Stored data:
+-------+

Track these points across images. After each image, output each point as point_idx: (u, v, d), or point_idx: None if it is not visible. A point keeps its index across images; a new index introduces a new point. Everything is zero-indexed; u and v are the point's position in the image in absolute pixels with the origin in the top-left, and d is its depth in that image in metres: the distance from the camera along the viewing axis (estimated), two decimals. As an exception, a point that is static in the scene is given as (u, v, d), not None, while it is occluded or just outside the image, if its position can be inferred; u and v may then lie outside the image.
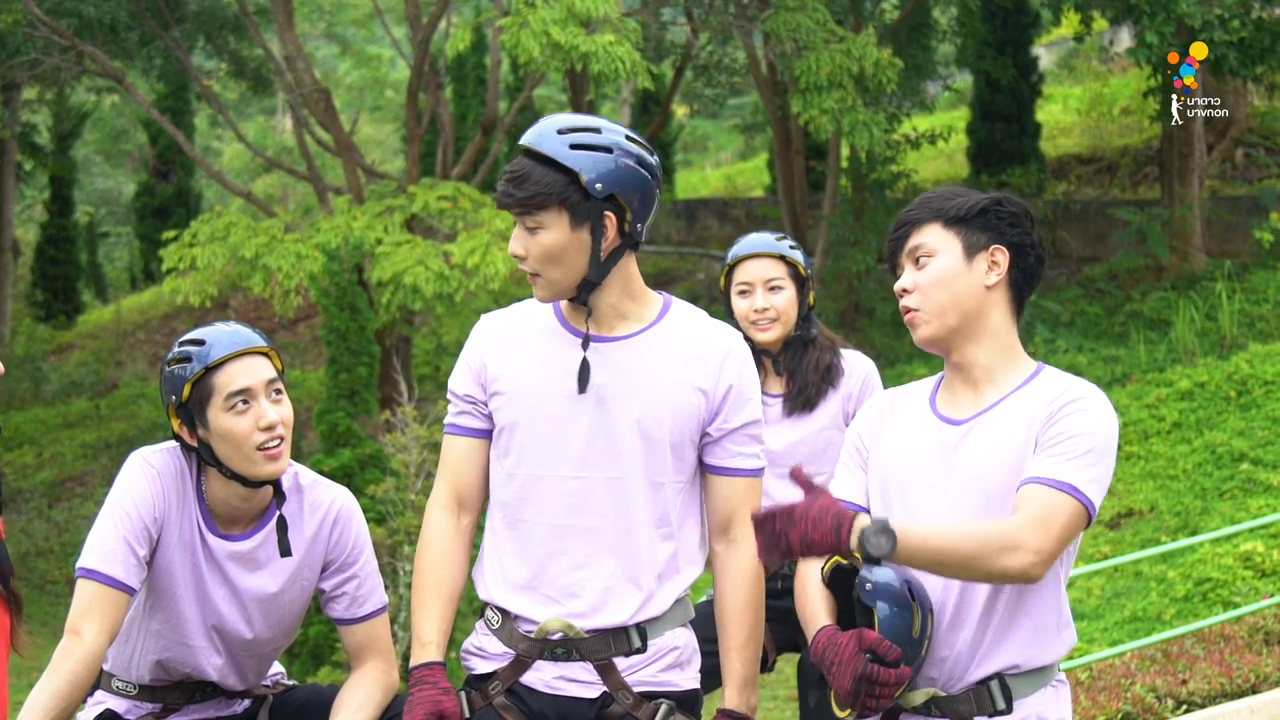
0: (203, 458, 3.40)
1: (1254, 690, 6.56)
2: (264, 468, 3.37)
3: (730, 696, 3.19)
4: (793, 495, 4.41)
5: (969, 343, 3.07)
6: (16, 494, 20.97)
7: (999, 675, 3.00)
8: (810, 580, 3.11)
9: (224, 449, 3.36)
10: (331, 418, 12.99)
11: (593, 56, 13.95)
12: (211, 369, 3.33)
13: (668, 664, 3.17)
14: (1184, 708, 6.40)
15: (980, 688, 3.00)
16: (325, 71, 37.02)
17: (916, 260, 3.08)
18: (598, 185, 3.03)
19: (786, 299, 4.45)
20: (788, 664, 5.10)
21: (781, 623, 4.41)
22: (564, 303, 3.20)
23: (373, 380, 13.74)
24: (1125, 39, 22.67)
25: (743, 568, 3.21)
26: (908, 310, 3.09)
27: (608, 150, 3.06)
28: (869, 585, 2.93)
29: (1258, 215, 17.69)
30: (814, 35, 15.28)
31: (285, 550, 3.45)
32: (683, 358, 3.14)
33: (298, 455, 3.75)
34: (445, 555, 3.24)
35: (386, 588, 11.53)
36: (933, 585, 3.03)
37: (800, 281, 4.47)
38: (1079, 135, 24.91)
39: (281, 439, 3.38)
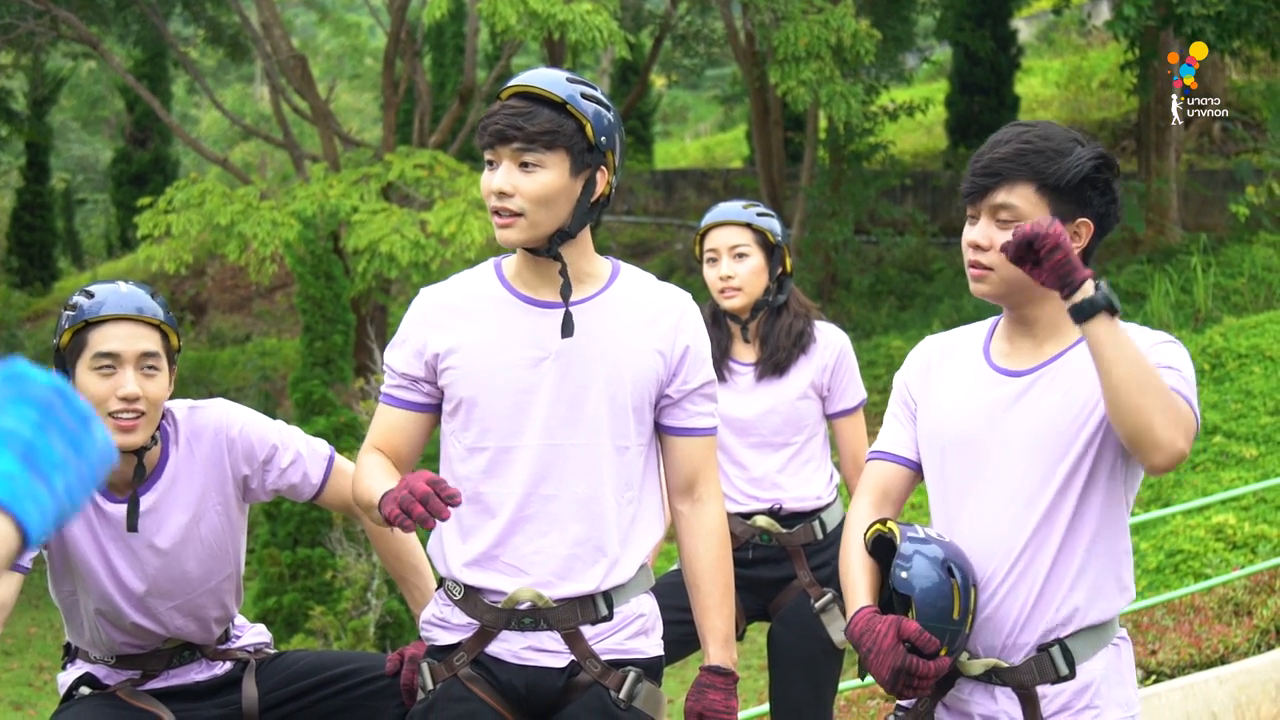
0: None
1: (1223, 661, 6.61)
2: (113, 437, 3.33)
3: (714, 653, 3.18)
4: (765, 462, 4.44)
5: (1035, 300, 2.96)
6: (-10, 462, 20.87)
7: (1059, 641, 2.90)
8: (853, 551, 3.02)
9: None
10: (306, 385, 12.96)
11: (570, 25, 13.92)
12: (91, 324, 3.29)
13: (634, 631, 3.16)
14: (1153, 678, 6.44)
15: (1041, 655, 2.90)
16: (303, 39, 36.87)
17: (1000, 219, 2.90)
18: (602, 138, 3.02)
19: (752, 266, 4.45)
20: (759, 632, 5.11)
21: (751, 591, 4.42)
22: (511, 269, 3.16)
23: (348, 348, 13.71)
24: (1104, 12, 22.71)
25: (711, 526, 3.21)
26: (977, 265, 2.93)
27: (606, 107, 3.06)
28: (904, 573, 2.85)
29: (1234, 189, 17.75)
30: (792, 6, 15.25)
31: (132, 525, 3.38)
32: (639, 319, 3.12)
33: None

+-------+

### Activity
The lines from the start of the records above through the line that holds "38: (1079, 135, 24.91)" are to be copied exactly, both ends included, and no pictures are to be copied.

### Response to this task
Track these points across images. After each image, output each point as point_idx: (u, v, d), or point_idx: None if it is not visible. A point keeps its index across images; a new index introduces a new point. Everything is zero-indexed; u and v are the point's position in the image in absolute pixels with the origin in the top-left, and d is its depth in that image in metres: the distance from the camera along the viewing axis (estimated), two decimals. As an exception, a point that is static in the scene is given as (u, v, d), not None, while it is occluded or just outside the image, if its position can be inferred; u and v may then lie outside the image.
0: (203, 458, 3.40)
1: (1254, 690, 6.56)
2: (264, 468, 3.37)
3: (730, 696, 3.19)
4: (793, 495, 4.41)
5: (969, 343, 3.07)
6: (16, 494, 20.97)
7: (999, 675, 3.00)
8: (810, 580, 3.11)
9: (224, 449, 3.36)
10: (331, 418, 12.99)
11: (593, 56, 13.95)
12: (211, 369, 3.33)
13: (668, 664, 3.17)
14: (1184, 708, 6.40)
15: (980, 688, 3.00)
16: (325, 71, 37.02)
17: (916, 260, 3.08)
18: (598, 185, 3.03)
19: (786, 299, 4.45)
20: (788, 664, 5.10)
21: (781, 623, 4.41)
22: (564, 303, 3.20)
23: (373, 380, 13.74)
24: (1125, 39, 22.67)
25: (743, 568, 3.21)
26: (908, 310, 3.09)
27: (608, 150, 3.06)
28: (869, 585, 2.93)
29: (1258, 215, 17.69)
30: (814, 35, 15.28)
31: (285, 550, 3.45)
32: (683, 358, 3.14)
33: (298, 455, 3.75)
34: (445, 555, 3.24)
35: (386, 588, 11.53)
36: (933, 585, 3.03)
37: (800, 281, 4.47)
38: (1079, 135, 24.91)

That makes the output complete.